I am a bit confused. Hong corrected the NaN issue and redeployed. I tested the KG endpoints using prior queries that returned the JSON parsing issue, and the queries appeared to return valid JSON, although it is possible I only tested the NaN issue. In fact, I do recall finding nan in ICEES output for non-KG queries, but it did not cause any issues. As such, Hong and I considered the JSON parsing issue resolved.

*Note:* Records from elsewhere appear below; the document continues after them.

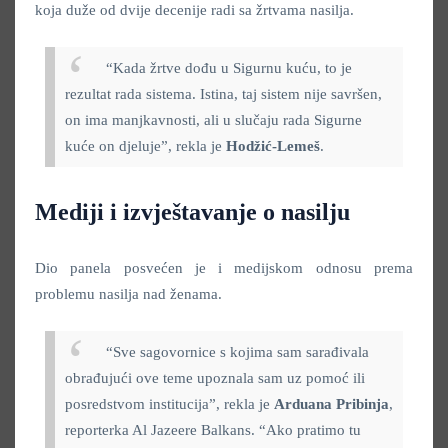
koja duže od dvije decenije radi sa žrtvama nasilja.
“Kada žrtve dođu u Sigurnu kuću, to je
rezultat rada sistema. Istina, taj sistem nije savršen,
on ima manjkavnosti, ali u slučaju rada Sigurne
kuće on djeluje”, rekla je
Hodžić-Lemeš
.
Mediji i izvještavanje o nasilju
Dio panela posvećen je i medijskom odnosu prema
problemu nasilja nad ženama.
“Sve sagovornice s kojima sam sarađivala
obrađujući ove teme upoznala sam uz pomoć ili
posredstvom institucija”, rekla je
Arduana Pribinja
,
reporterka Al Jazeere Balkans. “Ako pratimo tu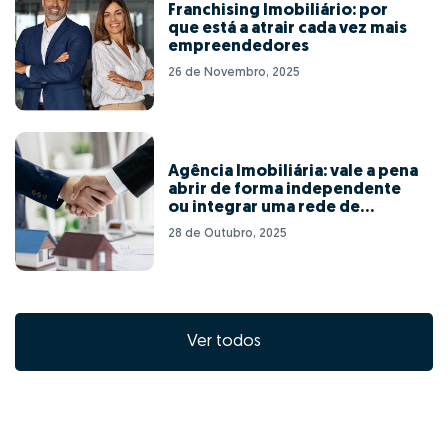
Franchising Imobiliário: por
que está a atrair cada vez mais
empreendedores
26 de Novembro, 2025
Agência Imobiliária: vale a pena
abrir de forma independente
ou integrar uma rede de
franchising?
28 de Outubro, 2025
Ver todos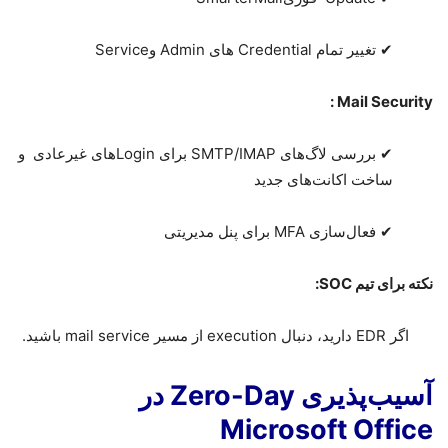
✔
تغییر تمام
Credential
های
Admin
و
Service
:
Mail Security
✔
بررسی لاگ‌های
SMTP/IMAP
برای
Login
های غیرعادی
و
ساخت اکانت‌های جدید
✔
فعال‌سازی
MFA
برای پنل مدیریتی
نکته برای تیم
SOC
:
اگر
EDR
دارید، دنبال
execution
از مسیر
mail service
باشید.
آسیب‌پذیری Zero-Day در
Microsoft Office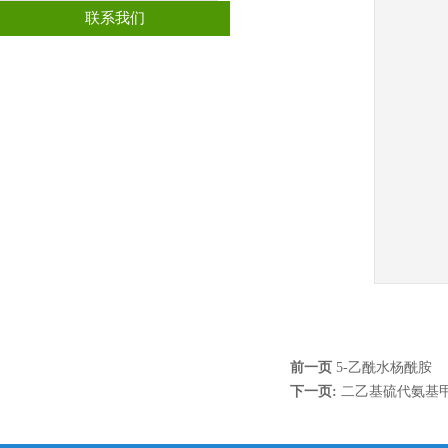
联系我们
前一页
5-乙酰水杨酰胺
下一页:
二乙基硫代氨基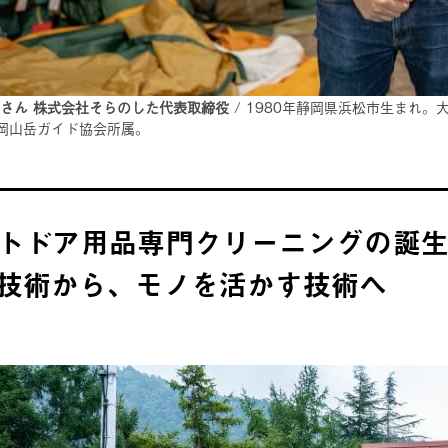
義さん 株式会社そらのした代表取締役
/ 1980年静岡県浜松市生まれ
岡山岳ガイド協会所属。
トドア用品専門クリーニングの誕
技術から、モノを活かす技術へ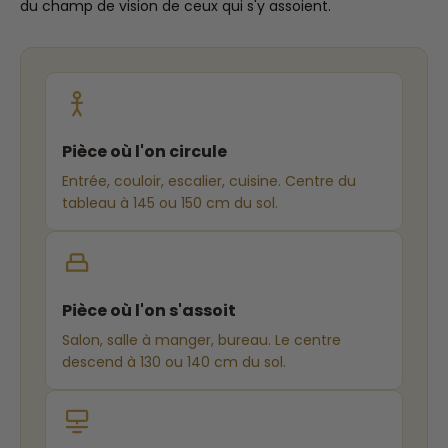
du champ de vision de ceux qui s'y assoient.
Pièce où l'on circule
Entrée, couloir, escalier, cuisine. Centre du
tableau à 145 ou 150 cm du sol.
Pièce où l'on s'assoit
Salon, salle à manger, bureau. Le centre
descend à 130 ou 140 cm du sol.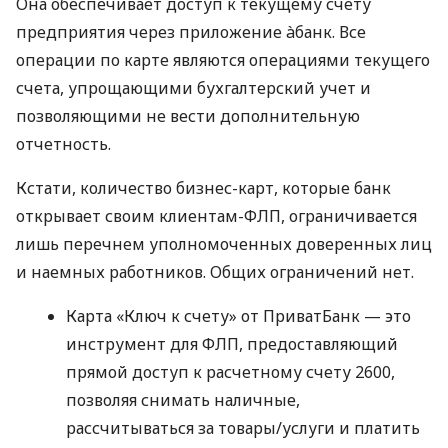
Она обеспечивает доступ к текущему счету
предприятия через приложение àбанк. Все
операции по карте являются операциями текущего
счета, упрощающими бухгалтерский учет и
позволяющими не вести дополнительную
отчетность.
Кстати, количество бизнес-карт, которые банк
открывает своим клиентам-ФЛП, ограничивается
лишь перечнем уполномоченных доверенных лиц
и наемных работников. Общих ограничений нет.
Карта «Ключ к счету» от ПриватБанк — это
инструмент для ФЛП, предоставляющий
прямой доступ к расчетному счету 2600,
позволяя снимать наличные,
рассчитываться за товары/услуги и платить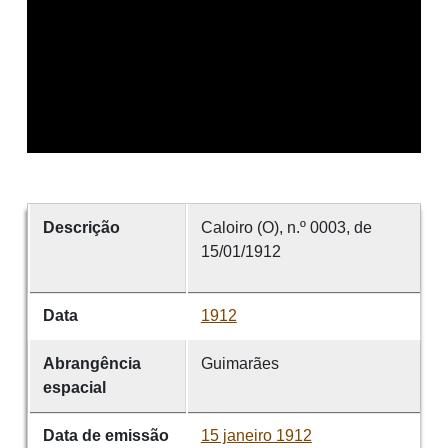
Descrição
Caloiro (O), n.º 0003, de
15/01/1912
Data
1912
Abrangência
Guimarães
espacial
Data de emissão
15 janeiro 1912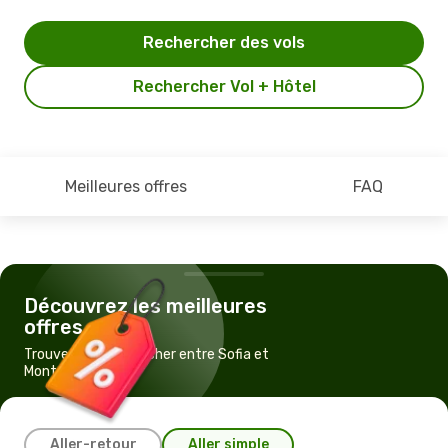
Rechercher des vols
Rechercher Vol + Hôtel
Meilleures offres
FAQ
Découvrez les meilleures
offres
Trouvez un vol pas cher entre Sofia et
Montréal
Aller-retour
Aller simple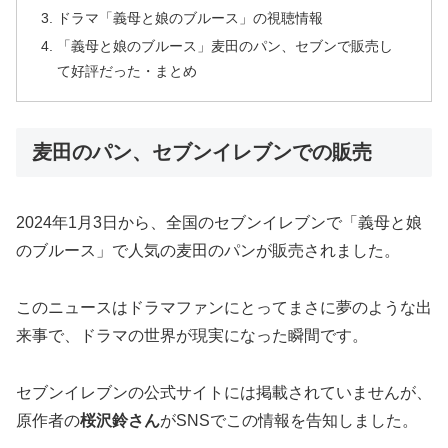
ドラマ「義母と娘のブルース」の視聴情報
「義母と娘のブルース」麦田のパン、セブンで販売し
て好評だった・まとめ
麦田のパン、セブンイレブンでの販売
2024年1月3日から、全国のセブンイレブンで「義母と娘
のブルース」で人気の麦田のパンが販売されました。
このニュースはドラマファンにとってまさに夢のような出
来事で、ドラマの世界が現実になった瞬間です。
セブンイレブンの公式サイトには掲載されていませんが、
原作者の
桜沢鈴さん
がSNSでこの情報を告知しました。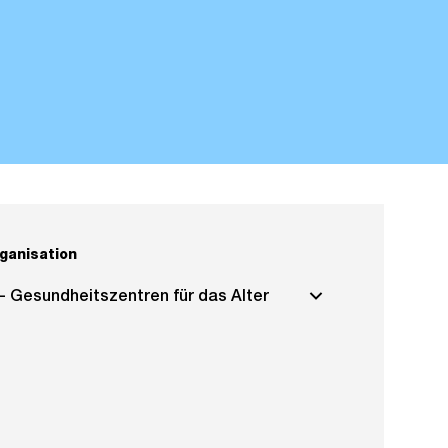
ganisation
- Gesundheitszentren für das Alter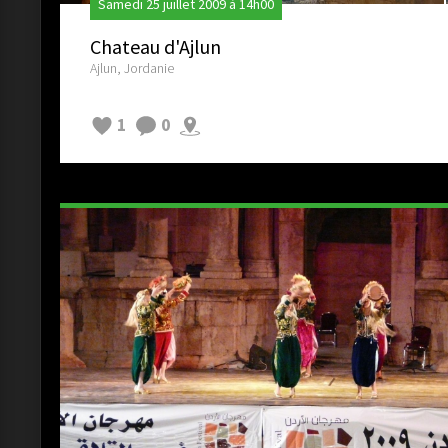
Samedi 25 juillet 2009 à 14h00
Chateau d'Ajlun
Ajlun, Jordanie
1
0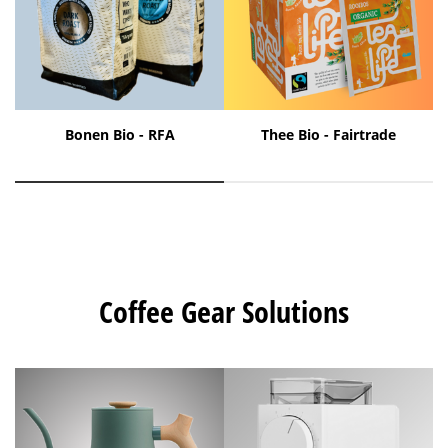
Bonen Bio - RFA
Thee Bio - Fairtrade
Coffee Gear Solutions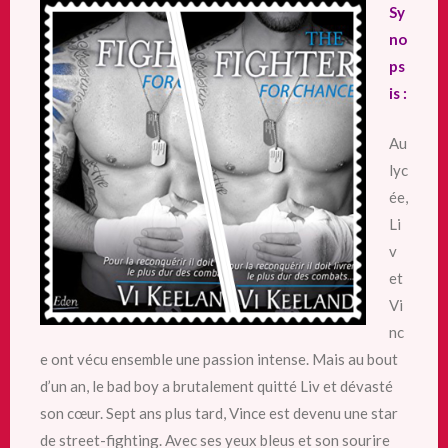
Sy
no
ps
is :
Au
lyc
ée,
Li
v
et
Vi
nc
e ont vécu ensemble une passion intense. Mais au bout
d’un an, le bad boy a brutalement quitté Liv et dévasté
son cœur. Sept ans plus tard, Vince est devenu une star
de street-fighting. Avec ses yeux bleus et son sourire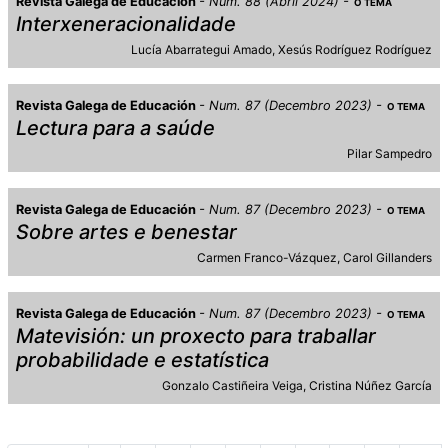
Revista Galega de Educación
Num. 88 (Abril 2024)
O TEMA
Interxeneracionalidade
Lucía Abarrategui Amado
Xesús Rodríguez Rodríguez
Revista Galega de Educación
Num. 87 (Decembro 2023)
O TEMA
Lectura para a saúde
Pilar Sampedro
Revista Galega de Educación
Num. 87 (Decembro 2023)
O TEMA
Sobre artes e benestar
Carmen Franco-Vázquez
Carol Gillanders
Revista Galega de Educación
Num. 87 (Decembro 2023)
O TEMA
Matevisión: un proxecto para traballar
probabilidade e estatística
Gonzalo Castiñeira Veiga
Cristina Núñez García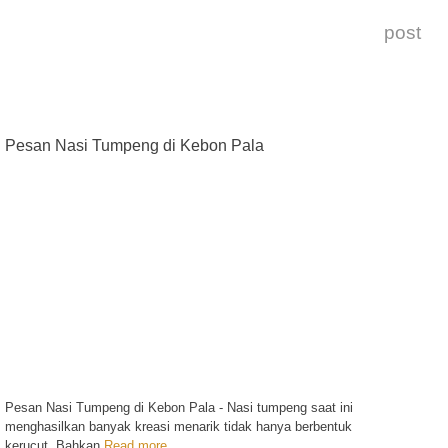
post
Pesan Nasi Tumpeng di Kebon Pala
Pesan Nasi Tumpeng di Kebon Pala - Nasi tumpeng saat ini
menghasilkan banyak kreasi menarik tidak hanya berbentuk
kerucut. Bahkan
Read more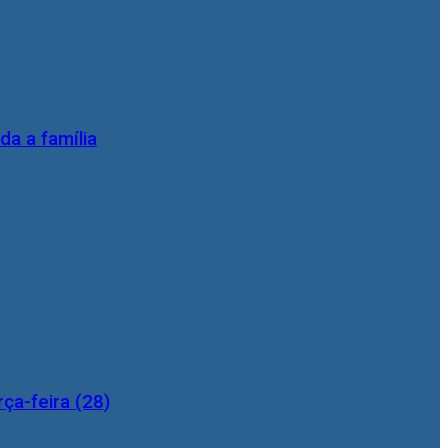
da a família
ça-feira (28)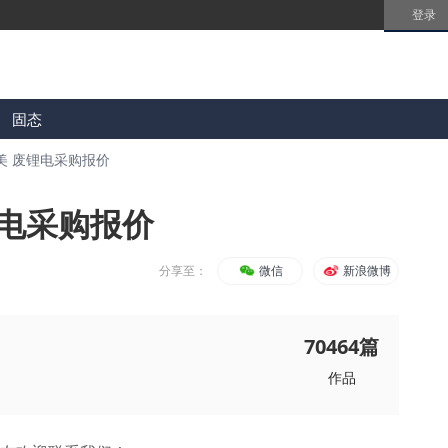
登录
固态
美 废锂电采购报价
锂电采购报价
分享至：
微信
新浪微博
70464
篇
作品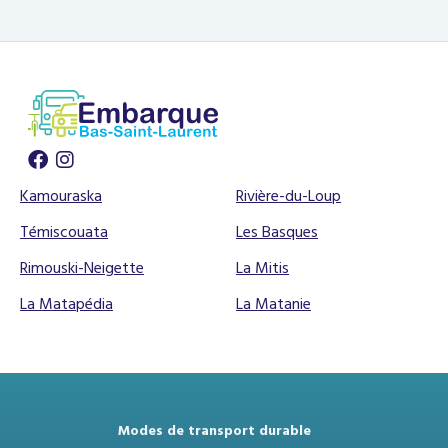
Kamouraska
Rivière-du-Loup
Témiscouata
Les Basques
Rimouski-Neigette
La Mitis
La Matapédia
La Matanie
Modes de transport durable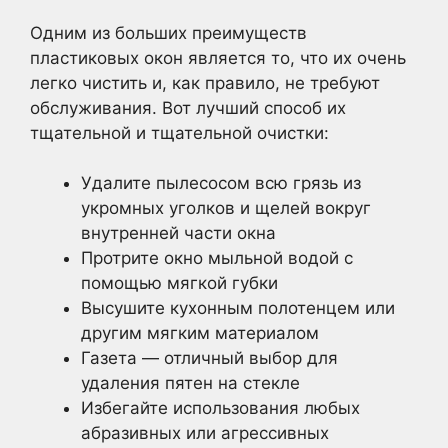
Одним из больших преимуществ
пластиковых окон является то, что их очень
легко чистить и, как правило, не требуют
обслуживания. Вот лучший способ их
тщательной и тщательной очистки:
Удалите пылесосом всю грязь из
укромных уголков и щелей вокруг
внутренней части окна
Протрите окно мыльной водой с
помощью мягкой губки
Высушите кухонным полотенцем или
другим мягким материалом
Газета — отличный выбор для
удаления пятен на стекле
Избегайте использования любых
абразивных или агрессивных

Here's an example query that appears to be working but was returning a JSON parsing error before Hong's fix:

{
  "message": {
    "query_graph": {
      "edges": {
        "e00": {
          "subject": "n00",
          "object": "n01",
          "predicates": [
            "biolink:has_real_world_evidence_of_association_with"
          ]
        }
      },
      "nodes": {
        "n00": {
          "ids": [
            "MONDO:0009061"
          ],
          "categories": [
            "biolink:DiseaseOrPhenotypicFeature"
          ]
        },
        "n01": {
          "categories": [
            "biolink:DiseaseOrPhenotypicFeature"
          ]
        }
      }
    },
    "knowledge_graph": {
      "nodes": {},
      "edges": {}
    },
    "results": []
  }
}

Perhaps you can test this?

karafecho commented 2 years ago

Here is a CURL that returns "nan" but without issue:

curl -X 'POST' \
  'https://icees-pcd-dev.apps.renci.org/patient/cohort/COHORT%3A3/associations_to_all_features' \
  -H 'accept: text/tabular' \
  -H 'Content-Type: application/json' \
  -d '{
  "feature": {
    "TotalEDInpatientVisits": {
      "operator": "=",
      "value": "0"
    }
  },
  "maximum_p_value": 1,
  "correction": {
    "method": "bonferroni",
    "value":0.05
  }
}'
hyi commented 2 years ago

@kennethmorton Thanks for the suggestion for replacing openapi json encoder with orjson to take care of NaN in the encoder. In fact, we already have a NaNResponse class here which tries to replace NaN with null in the json response in the codebase. The fix I put in to fix this "Cannot parse JSON" problem was to fix this NaNResponse replace statement since the search string had a comma in it which was not right. I think for now, we should be good, but if we run into further issue related to this, we may switch to use orjson. @karafecho

hyi commented 2 years ago

It turns out this nan issue happens when selecting text/tabular format type which is a different issue from the "Cannot parse JSON" issue I fixed earlier since the result is tabulated rather than JSON encoded. The PR I just created will fix this issue. Once @karafecho get a chance to test and verify, this issue can be closed.

karafecho commented 2 years ago

Fix was tested and confirmed. Issue can be closed.